Des bâtiments de style stalinien situés hors du centre historique de Bologne. |
Un château d'eau qui est peut-être le site le plus laid de Bologne. |
Des façades de magasins à Bologne maculées de graffitis, un mot italien. |
Si l'architecture est le domaine où la décadence trouve son expression la plus envahissante, la peinture, la sculpture et la musique sont également frappées des mêmes maux, un phénomène qu'illustre tous les deux ans, et avec une extravagance particulière, la célèbre Biennale de Venise. Organisée depuis 1895 durant les années impaires et au cours d'une période interminable de 6 mois et demi, cette expo présente des œuvres qui contrastent de façon spectaculaire avec la beauté majestueuse de la ville qui l'accueille, Venise.
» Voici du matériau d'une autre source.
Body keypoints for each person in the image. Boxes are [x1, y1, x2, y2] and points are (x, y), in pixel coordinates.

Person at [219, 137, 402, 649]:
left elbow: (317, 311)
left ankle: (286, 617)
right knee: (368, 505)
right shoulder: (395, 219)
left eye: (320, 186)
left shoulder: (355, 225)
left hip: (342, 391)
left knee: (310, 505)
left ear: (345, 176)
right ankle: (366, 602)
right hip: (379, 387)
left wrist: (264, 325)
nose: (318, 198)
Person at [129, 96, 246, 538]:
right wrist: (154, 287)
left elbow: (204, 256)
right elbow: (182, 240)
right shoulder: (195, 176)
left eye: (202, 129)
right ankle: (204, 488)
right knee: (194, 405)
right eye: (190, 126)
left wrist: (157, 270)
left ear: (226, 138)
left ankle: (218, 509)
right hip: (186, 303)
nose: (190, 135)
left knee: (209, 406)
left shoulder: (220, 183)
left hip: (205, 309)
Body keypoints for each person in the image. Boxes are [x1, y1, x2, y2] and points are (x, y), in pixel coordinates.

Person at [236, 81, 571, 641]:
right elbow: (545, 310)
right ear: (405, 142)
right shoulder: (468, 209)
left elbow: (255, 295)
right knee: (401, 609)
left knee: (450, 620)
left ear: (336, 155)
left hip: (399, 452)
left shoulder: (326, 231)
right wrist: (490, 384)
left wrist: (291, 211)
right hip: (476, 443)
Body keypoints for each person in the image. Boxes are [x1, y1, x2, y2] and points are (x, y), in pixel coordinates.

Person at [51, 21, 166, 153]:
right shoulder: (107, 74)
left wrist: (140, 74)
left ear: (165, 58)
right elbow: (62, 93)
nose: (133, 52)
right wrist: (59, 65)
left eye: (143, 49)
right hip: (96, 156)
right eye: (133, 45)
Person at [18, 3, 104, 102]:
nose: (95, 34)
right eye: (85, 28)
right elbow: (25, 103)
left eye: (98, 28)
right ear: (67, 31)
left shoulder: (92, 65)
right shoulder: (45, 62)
Au cœur d'un mélange de canaux, de gondoles et de palais médiévaux, d'églises baroques, voisines du summum de l'art, se trouvent une ancienne usine et un entrepôt remplis de ces productions fades et médiocres connues sous le vocable d'art moderne.
La beauté majestueuse de Venise, vue depuis un bateau-taxi. |
En visitant la 57ème biennale, j'ai déambulé de salle en salle espérant trouver des œuvres didactiques, pédantes et politiquement radicales. À mon grand soulagement, la politique ouvertement de gauche était pratiquement absente. Par contre, j'ai trouvé un vide et une monotonie de formes, d'images et de mots pour la plupart dénués d'intérêt. Les objets semblaient pour la plupart être des productions enfantines, basées sur des couleurs primaires criardes, des formes élémentaires et des messages simplistes. La virtuosité, la beauté et la profondeur brillaient par leur absence. À titre d'exemples, un hamac chargé d'une masse de papiers, des chaussures de sport suspendues et desquelles sortent des plantes ou encore un mur fait de cassettes audio.
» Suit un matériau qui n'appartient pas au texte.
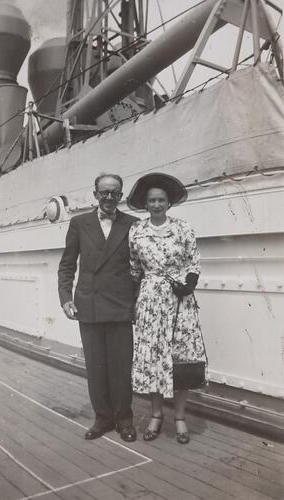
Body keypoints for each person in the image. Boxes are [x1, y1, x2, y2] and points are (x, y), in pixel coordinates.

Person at [127, 172, 207, 444]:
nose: (157, 204)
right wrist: (135, 302)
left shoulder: (183, 228)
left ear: (168, 203)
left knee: (180, 358)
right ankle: (156, 414)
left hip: (179, 299)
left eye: (161, 200)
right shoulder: (137, 231)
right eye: (152, 200)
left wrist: (189, 283)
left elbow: (193, 260)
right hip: (150, 300)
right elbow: (134, 268)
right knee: (153, 359)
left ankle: (180, 417)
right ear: (145, 203)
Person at [58, 173, 138, 442]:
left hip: (120, 306)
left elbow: (141, 269)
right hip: (89, 305)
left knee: (121, 366)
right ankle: (102, 418)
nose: (109, 198)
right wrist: (66, 298)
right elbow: (68, 264)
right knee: (96, 366)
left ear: (121, 195)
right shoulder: (79, 223)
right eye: (104, 192)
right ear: (95, 194)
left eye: (115, 193)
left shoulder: (134, 224)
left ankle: (124, 419)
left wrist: (137, 303)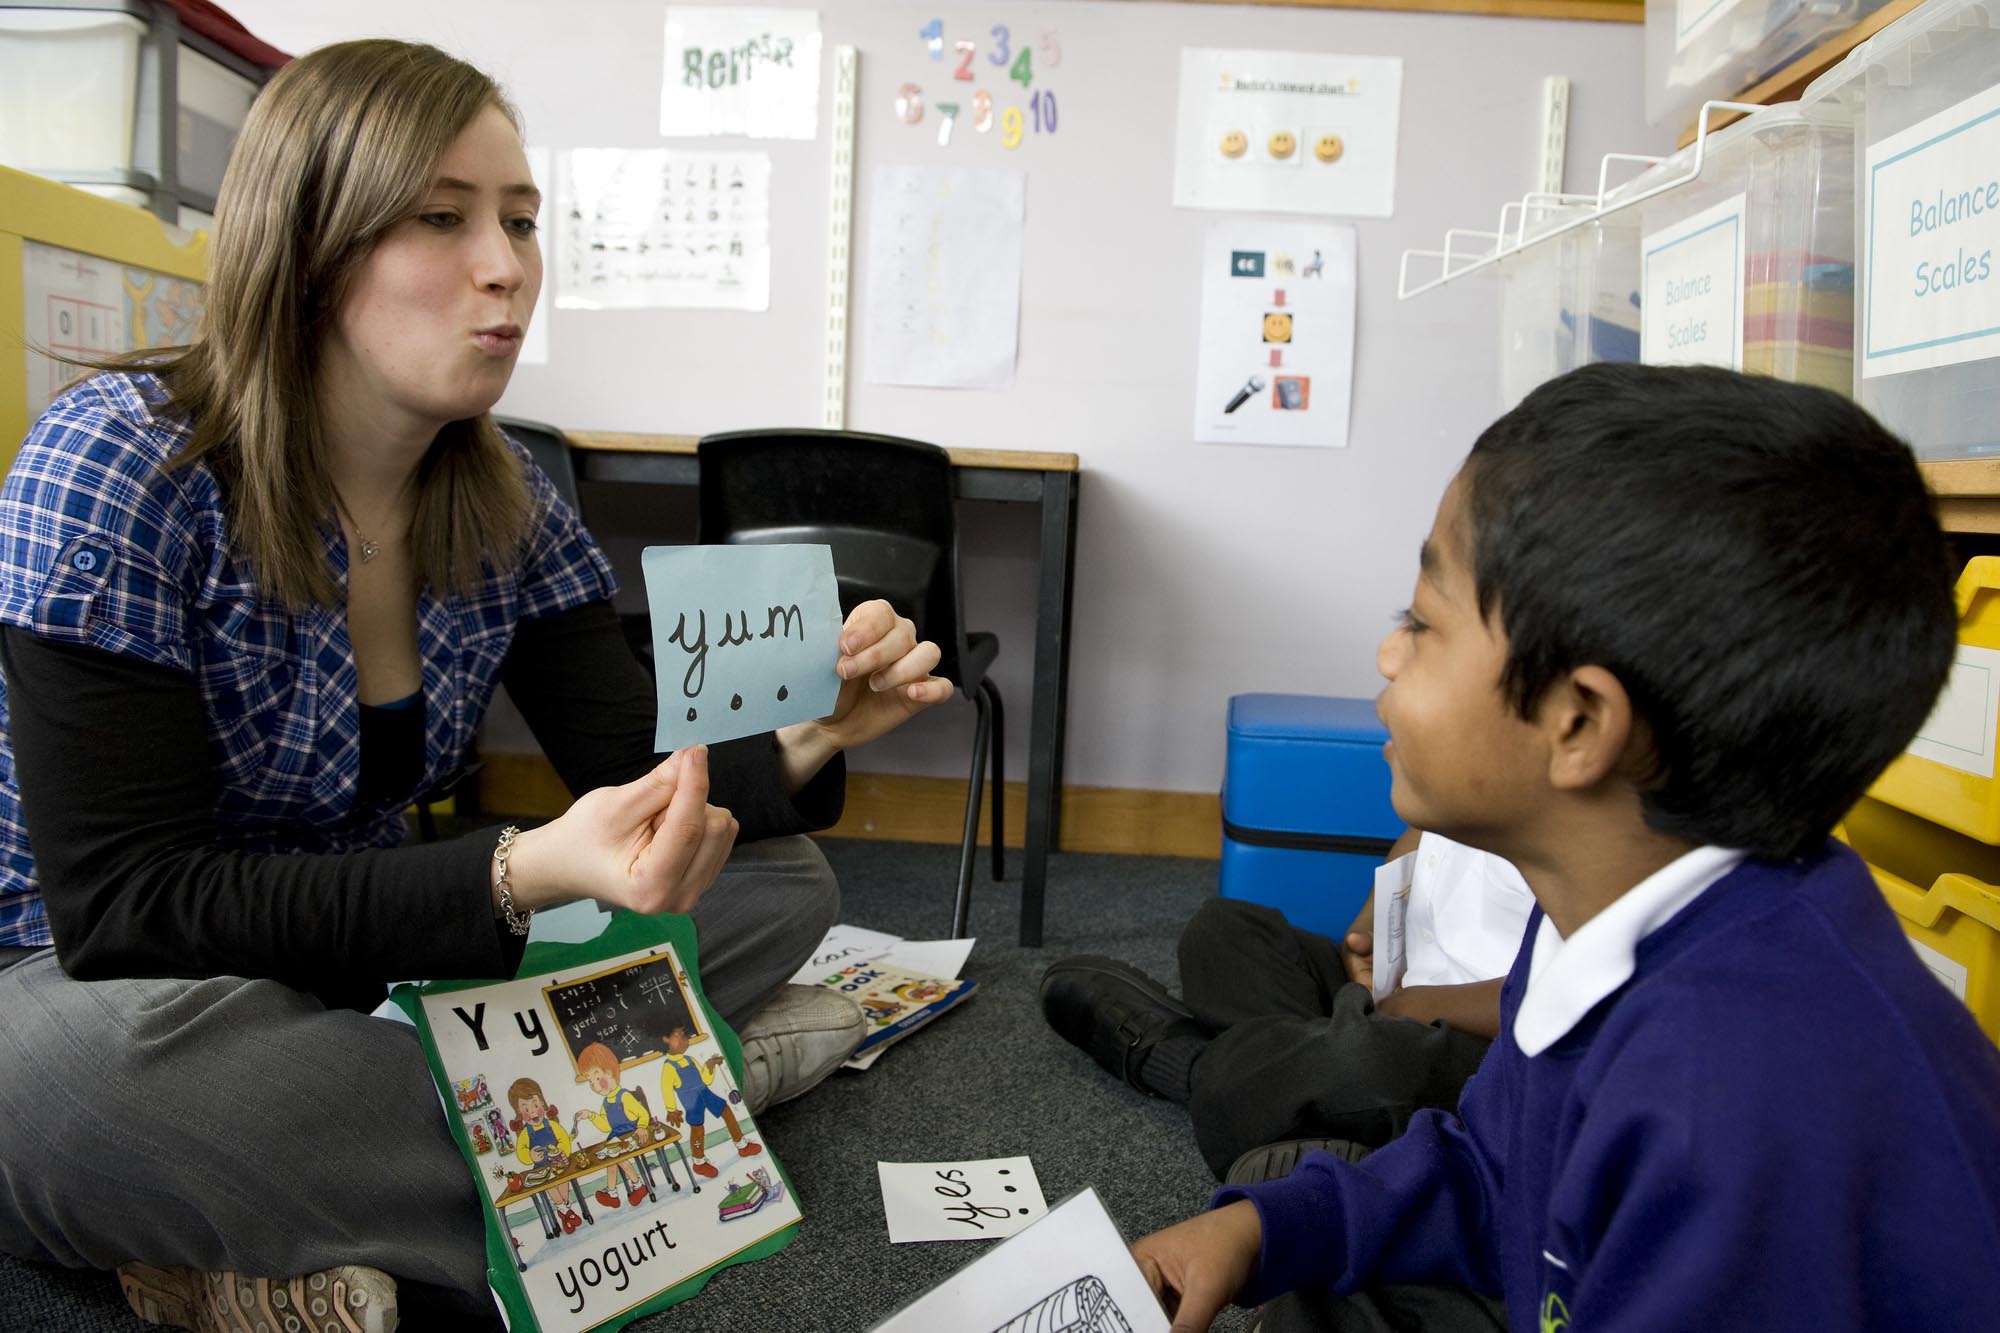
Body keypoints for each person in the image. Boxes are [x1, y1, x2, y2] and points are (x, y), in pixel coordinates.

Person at [0, 39, 955, 1333]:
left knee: (777, 874)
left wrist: (804, 734)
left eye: (520, 220)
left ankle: (341, 1196)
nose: (507, 266)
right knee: (79, 1090)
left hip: (358, 969)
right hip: (97, 980)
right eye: (442, 219)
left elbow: (635, 762)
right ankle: (674, 1089)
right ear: (313, 242)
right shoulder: (117, 467)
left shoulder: (510, 497)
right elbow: (126, 906)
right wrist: (518, 875)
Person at [1129, 363, 2000, 1332]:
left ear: (1576, 724)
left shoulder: (1735, 1109)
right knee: (1307, 1276)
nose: (1386, 653)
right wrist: (1266, 1229)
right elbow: (1496, 1164)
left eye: (1419, 623)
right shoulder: (1607, 920)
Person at [1040, 829, 1533, 1180]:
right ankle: (1302, 1105)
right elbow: (1418, 839)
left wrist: (1414, 1008)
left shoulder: (1575, 834)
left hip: (1493, 1048)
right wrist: (1371, 924)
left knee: (1367, 1058)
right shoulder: (1471, 787)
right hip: (1395, 999)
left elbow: (1578, 989)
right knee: (1226, 932)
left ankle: (1179, 1061)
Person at [660, 1023, 762, 1178]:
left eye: (684, 1035)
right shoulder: (668, 1068)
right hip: (692, 1101)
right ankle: (699, 1162)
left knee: (726, 1111)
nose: (684, 1039)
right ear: (665, 1039)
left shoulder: (689, 1059)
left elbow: (705, 1080)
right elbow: (666, 1089)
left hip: (705, 1093)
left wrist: (710, 1065)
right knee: (697, 1129)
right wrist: (671, 1110)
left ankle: (742, 1145)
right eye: (678, 1035)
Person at [571, 1042, 654, 1209]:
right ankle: (612, 1193)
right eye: (589, 1080)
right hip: (616, 1138)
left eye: (596, 1077)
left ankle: (638, 1185)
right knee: (610, 1160)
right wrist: (591, 1115)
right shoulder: (606, 1102)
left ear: (609, 1073)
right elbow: (606, 1126)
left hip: (631, 1135)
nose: (593, 1084)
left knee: (616, 1157)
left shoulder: (624, 1097)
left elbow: (642, 1114)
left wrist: (642, 1126)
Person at [506, 1078, 581, 1235]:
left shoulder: (552, 1125)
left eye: (535, 1105)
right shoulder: (526, 1133)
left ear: (542, 1104)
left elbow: (564, 1141)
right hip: (541, 1168)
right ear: (519, 1113)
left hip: (559, 1163)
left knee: (563, 1181)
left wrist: (560, 1150)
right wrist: (530, 1156)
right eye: (525, 1108)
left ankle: (565, 1209)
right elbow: (522, 1152)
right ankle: (564, 1210)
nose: (533, 1111)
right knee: (549, 1184)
La direction de la Biennale est particulièrement fière de ses étalages de couleurs primaires. |
Intérêt face à un hamac bourré de papiers en tous genres. |
Fascination devant des chaussures de sport remplie de plantes. |
Pas vraiment du Léonard de Vinci, ce mur fait de cassettes audio. |
Seul contraste avec cette fadeur, l'exposition de faux cadavres suspendus représentant la matière organique en décomposition. Le catalogue a l'audace de qualifier ces personnages écœurants de « transfiguration esthétique et extatique » créant « un nouveau monde enchanté. »
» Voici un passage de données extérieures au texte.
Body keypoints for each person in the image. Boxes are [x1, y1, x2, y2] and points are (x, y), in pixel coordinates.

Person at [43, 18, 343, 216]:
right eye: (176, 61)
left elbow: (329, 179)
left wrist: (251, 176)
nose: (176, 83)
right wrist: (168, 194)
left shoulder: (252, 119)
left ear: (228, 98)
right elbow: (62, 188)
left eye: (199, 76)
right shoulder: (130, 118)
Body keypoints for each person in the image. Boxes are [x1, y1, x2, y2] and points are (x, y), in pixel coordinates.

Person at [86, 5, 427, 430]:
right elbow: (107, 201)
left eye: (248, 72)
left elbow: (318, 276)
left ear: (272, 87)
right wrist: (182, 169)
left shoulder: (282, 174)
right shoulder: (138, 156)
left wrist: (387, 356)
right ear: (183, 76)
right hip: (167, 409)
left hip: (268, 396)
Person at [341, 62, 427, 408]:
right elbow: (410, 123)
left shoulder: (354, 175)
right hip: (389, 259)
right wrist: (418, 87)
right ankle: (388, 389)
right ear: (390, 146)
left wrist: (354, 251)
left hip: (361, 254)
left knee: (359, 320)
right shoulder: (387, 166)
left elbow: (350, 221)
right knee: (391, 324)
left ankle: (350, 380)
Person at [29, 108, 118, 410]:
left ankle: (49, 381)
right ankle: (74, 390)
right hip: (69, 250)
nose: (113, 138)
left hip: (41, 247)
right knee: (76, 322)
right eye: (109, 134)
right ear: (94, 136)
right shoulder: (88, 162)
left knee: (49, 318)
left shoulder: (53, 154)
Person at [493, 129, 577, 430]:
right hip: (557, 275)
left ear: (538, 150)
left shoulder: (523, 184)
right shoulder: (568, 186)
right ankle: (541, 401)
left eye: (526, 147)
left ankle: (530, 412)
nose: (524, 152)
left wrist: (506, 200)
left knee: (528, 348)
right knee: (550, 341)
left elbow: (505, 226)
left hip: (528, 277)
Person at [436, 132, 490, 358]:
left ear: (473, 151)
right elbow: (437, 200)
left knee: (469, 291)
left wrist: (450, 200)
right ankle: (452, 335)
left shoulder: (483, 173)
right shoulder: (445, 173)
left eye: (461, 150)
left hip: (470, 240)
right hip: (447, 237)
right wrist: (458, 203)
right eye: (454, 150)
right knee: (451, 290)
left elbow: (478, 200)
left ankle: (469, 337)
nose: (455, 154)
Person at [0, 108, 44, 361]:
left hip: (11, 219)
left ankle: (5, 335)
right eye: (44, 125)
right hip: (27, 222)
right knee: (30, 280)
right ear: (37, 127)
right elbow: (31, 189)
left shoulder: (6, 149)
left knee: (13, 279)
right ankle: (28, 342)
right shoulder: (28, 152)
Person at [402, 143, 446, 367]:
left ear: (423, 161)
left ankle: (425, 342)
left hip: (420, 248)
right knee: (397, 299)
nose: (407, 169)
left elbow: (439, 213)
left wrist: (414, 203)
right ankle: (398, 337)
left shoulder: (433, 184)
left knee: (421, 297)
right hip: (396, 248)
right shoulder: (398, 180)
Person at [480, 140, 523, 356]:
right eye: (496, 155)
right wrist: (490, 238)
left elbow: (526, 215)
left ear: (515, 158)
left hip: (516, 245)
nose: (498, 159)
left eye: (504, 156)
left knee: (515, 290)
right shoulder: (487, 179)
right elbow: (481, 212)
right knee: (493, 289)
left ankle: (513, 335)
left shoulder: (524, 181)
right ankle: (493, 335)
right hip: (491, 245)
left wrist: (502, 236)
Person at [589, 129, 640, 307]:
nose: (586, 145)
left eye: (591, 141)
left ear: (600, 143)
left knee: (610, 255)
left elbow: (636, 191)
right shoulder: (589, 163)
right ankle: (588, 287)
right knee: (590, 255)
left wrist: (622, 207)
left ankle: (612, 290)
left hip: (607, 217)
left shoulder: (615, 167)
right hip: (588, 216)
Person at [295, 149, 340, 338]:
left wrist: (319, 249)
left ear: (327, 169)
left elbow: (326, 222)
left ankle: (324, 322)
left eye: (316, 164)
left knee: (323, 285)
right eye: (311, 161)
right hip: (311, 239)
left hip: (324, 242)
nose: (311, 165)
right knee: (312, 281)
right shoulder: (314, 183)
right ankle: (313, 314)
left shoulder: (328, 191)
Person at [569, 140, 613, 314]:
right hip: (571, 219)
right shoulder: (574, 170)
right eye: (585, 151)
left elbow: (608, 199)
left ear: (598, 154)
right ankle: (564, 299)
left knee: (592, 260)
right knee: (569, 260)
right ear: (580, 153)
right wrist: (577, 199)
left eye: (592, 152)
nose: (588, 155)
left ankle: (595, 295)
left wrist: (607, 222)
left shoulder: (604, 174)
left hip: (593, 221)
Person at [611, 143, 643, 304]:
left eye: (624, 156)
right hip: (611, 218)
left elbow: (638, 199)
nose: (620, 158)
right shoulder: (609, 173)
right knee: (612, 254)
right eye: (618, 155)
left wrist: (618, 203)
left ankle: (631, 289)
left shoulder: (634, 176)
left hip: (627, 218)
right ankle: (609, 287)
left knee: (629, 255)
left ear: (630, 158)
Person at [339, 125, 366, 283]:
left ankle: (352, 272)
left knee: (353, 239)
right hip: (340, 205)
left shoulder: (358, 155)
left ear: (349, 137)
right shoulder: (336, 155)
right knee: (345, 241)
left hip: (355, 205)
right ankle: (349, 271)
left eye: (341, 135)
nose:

Des corps suspendus faits de matière organique en décomposition auraient-ils quelque chose de « magique » ou de « sexy » ? |
On n'a pas été surpris d'apprendre que, dans sa critique de la présente édition de la Biennale, le New York Times a fustigé l'événement pour son caractère trop apolitique à l'heure du Brexit et de la présidence Trump. Soit. Mais qualifier de « sexy » l'exposition de corps en décomposition est selon moi consternant et s'apparente ouvertement à de la nécrophilie.
J'ai été tenté de crier à la horde d'admirateurs d'art : « Mais ouvrez donc les yeux. C'est une arnaque. Quittez cet endroit morne et allez visiter Venise, ses rues, ses canaux, ses églises et ses palais splendides. » Toutefois, les visiteurs de l'expo avaient payé une entrée de 25 euros par personne et à en juger par le nombre de photos prises et par les discussions savantes qui se tenaient sur le parcours de l'expo, la Biennale a allègrement satisfait leurs goûts artistiques. Je suis donc resté muet.
En guise de conclusion, je ferai deux observations : Venise, qui est probablement la ville la plus exotique et la plus belle du monde, a paradoxalement engendré les pourvoyeurs de foutaises déguisées en art. Cent sept ans après le tournant de décembre 1910 décrit par Woolf, on se demande combien de temps encore va durer cette farce qu'on appelle « art » moderne et à quel moment les grands artistes délaisseront la politique pour retrouver l'ambition intemporelle de l'art qui est de créer du beau.